Personal Data Protection in Serbia

On 9 November 2018, the National Assembly of the Republic of Serbia adopted the Personal Data Protection Act, which is published in the Official Gazette of the Republic of Serbia No. 87/18 on 13 November 2018 which will come into force on 21 November 2018, and it starts to apply on 21 August 2019.

This Act has been enacted from more than one reason, the most important being that existing regulation cannot adequately provide unhindered exercising of rights in all areas, and compliance with EU regulations, which is an obligation of Serbia because of its EU accession process.

Since the enacting of personal data protection legislation (2008), EU regulative has significantly changed, new relevant rules had been enacted, such as Regulation 2016/679 on the protection of natural persons with regard to the processing of personal data and on the free movement of such data, and the Directive 2016/680 on the protection of natural persons with regard to the processing of personal data by competent authorities for the purposes of the prevention, investigation, detection or prosecution of criminal offences or the execution of criminal penalties, and on the free movement of such data.

Main goal of this Act is to ensure a respect of basic rights and freedoms of individuals, according to the standards that are set by world’s most advanced jurisdictions.

The Act regulates personal data processing, procedure of individual’s rights protection regarding data processing, rights, obligations and responsibilities of data processor and handler of data and receiver of the data, and a competence and standing of independent body for protection of personal data.

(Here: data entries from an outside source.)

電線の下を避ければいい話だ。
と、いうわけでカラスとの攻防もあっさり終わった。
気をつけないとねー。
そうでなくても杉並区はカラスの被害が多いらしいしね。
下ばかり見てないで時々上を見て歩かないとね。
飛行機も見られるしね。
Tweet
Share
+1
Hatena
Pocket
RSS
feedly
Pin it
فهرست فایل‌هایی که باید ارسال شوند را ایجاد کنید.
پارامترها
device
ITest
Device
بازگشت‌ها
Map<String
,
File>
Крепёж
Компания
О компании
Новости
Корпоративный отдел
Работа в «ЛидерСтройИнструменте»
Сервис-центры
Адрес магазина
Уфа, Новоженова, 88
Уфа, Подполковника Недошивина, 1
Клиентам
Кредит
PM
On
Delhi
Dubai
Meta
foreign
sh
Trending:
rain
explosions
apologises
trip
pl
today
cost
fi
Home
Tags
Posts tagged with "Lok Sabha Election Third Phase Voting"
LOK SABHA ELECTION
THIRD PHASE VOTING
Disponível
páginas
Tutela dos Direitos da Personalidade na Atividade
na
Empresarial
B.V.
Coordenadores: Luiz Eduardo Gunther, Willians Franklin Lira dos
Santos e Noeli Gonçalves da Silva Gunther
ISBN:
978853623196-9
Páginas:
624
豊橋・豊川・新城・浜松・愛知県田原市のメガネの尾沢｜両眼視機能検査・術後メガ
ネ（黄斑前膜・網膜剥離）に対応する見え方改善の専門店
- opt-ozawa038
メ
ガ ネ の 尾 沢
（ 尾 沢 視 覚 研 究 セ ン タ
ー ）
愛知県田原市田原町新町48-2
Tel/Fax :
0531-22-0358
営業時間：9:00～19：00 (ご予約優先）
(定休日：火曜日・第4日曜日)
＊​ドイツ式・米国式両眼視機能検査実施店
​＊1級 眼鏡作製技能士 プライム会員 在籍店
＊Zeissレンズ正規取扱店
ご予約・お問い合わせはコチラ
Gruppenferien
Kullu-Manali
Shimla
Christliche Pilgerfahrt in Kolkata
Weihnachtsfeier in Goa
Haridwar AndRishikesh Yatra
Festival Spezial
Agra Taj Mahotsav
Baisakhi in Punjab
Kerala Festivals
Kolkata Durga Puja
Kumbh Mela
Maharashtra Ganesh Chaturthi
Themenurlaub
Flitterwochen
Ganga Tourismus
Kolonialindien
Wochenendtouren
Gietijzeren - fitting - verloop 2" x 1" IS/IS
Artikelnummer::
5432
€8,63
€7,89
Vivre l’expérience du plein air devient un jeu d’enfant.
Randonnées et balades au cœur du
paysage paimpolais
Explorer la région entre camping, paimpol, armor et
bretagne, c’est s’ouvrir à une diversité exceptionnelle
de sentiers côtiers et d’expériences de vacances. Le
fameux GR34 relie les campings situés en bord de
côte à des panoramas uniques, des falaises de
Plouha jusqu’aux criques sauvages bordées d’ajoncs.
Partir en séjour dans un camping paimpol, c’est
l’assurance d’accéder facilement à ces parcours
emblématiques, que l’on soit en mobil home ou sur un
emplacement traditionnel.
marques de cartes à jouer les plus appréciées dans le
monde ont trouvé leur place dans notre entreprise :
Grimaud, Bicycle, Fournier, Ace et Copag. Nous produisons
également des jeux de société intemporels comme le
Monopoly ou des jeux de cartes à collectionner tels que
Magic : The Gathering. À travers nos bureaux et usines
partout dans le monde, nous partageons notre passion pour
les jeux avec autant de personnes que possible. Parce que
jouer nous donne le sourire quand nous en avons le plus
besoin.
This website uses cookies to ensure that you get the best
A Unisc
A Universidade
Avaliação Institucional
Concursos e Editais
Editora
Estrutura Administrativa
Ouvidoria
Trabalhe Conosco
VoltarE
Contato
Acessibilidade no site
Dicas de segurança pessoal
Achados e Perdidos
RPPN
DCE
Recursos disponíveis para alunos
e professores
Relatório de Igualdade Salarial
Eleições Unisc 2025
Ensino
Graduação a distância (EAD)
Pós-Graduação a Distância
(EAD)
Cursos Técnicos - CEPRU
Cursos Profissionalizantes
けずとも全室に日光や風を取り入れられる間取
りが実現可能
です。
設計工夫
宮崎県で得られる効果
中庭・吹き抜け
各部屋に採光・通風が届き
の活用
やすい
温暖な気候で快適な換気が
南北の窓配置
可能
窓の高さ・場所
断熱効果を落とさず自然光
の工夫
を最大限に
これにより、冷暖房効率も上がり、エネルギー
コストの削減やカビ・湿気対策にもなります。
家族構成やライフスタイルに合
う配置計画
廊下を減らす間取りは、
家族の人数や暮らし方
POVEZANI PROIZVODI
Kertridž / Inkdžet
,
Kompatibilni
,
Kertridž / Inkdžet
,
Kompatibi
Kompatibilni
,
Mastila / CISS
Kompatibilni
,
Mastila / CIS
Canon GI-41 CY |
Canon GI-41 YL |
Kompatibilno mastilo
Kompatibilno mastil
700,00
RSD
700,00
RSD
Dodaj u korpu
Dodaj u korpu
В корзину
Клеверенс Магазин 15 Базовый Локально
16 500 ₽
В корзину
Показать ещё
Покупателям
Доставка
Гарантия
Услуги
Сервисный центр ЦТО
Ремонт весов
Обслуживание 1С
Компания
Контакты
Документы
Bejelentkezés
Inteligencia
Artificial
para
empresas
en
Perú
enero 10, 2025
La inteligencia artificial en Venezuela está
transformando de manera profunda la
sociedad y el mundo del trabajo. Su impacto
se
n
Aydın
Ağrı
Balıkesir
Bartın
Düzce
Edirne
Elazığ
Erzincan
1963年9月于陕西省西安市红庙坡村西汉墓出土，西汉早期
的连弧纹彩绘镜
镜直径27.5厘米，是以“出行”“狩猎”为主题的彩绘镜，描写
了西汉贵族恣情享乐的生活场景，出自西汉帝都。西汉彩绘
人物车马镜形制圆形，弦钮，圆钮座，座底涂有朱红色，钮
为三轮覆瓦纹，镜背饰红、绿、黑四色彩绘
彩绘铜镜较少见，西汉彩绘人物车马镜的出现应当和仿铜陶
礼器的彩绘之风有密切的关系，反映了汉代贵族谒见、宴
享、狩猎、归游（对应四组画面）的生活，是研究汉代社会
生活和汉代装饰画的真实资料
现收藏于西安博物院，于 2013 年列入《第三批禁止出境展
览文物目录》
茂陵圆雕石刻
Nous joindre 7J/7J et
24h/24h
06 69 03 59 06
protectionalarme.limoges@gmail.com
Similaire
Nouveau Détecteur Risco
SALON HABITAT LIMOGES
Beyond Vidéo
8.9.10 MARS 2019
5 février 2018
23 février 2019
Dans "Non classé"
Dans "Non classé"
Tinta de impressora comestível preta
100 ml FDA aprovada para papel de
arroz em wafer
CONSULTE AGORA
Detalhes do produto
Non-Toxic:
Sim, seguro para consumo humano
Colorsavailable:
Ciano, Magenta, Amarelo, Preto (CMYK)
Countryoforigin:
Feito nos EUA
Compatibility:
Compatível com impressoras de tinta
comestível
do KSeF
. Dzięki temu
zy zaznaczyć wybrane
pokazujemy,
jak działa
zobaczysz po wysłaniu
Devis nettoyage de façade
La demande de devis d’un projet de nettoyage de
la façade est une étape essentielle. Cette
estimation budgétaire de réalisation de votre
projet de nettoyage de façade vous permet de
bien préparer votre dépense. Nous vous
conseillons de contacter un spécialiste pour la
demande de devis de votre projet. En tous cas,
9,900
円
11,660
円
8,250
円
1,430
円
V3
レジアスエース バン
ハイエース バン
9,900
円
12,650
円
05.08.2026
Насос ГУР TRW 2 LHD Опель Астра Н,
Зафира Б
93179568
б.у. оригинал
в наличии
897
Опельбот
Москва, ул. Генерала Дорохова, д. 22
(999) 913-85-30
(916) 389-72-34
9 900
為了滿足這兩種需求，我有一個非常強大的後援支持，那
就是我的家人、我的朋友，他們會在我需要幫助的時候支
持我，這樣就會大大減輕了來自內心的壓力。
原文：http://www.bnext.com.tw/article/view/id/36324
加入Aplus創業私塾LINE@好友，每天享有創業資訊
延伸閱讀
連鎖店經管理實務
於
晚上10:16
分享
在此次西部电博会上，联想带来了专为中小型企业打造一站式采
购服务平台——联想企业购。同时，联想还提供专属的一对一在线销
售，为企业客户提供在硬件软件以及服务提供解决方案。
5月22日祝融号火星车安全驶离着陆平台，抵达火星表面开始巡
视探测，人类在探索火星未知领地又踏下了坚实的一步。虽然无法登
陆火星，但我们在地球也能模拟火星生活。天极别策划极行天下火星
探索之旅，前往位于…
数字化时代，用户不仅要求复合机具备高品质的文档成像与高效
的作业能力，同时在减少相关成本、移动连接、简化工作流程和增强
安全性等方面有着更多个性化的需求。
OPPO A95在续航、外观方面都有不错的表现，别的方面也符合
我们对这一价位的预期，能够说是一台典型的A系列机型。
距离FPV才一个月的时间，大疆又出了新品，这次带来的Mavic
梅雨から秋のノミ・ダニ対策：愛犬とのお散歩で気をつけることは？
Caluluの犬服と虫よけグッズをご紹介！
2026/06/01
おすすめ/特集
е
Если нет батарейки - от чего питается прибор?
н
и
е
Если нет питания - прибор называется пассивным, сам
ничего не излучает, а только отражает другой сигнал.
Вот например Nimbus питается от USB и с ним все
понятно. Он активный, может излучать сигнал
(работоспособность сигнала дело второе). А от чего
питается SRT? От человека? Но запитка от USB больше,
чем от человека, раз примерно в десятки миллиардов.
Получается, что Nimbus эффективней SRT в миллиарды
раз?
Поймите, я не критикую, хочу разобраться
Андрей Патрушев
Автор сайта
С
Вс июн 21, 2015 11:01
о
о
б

The Act, inter alia, regulates:

  • In more broad sense basic notions which are used in the Act and some new terms were added too;
  • Procedure for exercising rights on protection of personal data in more details;
  • Extended number of different cases in which the procedure of taking the data abroad is fully regulated, which significantly accelerates such transmissions (to bring factual circumstances more closely to the information technology advancements, social networks etc.);
  • Responsibility in case of violation of personal data rights, and in case of non-fulfillment of legal requirements of data processor, handler or their representatives;
  • Security of personal data by stipulating larger number of protection measures, and the procedure if it comes to the violation;
  • Mandatory risk analysis prior to starting of the data processing, and if it is high-level risk, compulsory opinion of acting authority is required;
  • New institutes, such as binding business rules, certification, appointing a person for protection of personal data and acting code;
  • Personal data processing done by acting authorities in order to prevent, investigate, detect or prosecute criminal wrongdoings;
  • Competence and powers of Commissioner for Information of Public Importance and Personal Data Protection which are widened and set more precise.